> Description of the task: Transcribe all of the data below line by line, without any changes, and leave the pictures out of your answer.

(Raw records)
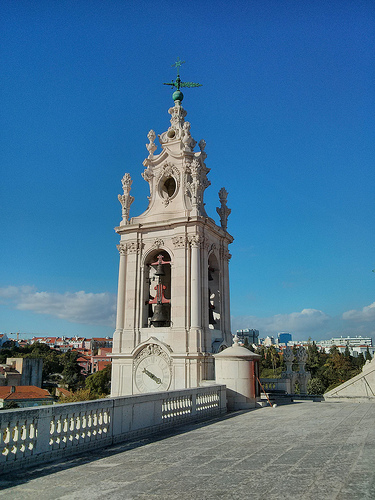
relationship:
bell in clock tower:
[141, 256, 173, 288] [111, 54, 236, 396]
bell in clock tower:
[146, 255, 171, 327] [111, 54, 236, 396]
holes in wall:
[159, 390, 217, 417] [0, 379, 232, 475]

> Solution for this problem:
relationship:
bell in clock tower:
[141, 256, 173, 288] [111, 54, 236, 396]
bell in clock tower:
[146, 255, 171, 327] [111, 54, 236, 396]
holes in wall:
[159, 390, 217, 417] [0, 379, 232, 475]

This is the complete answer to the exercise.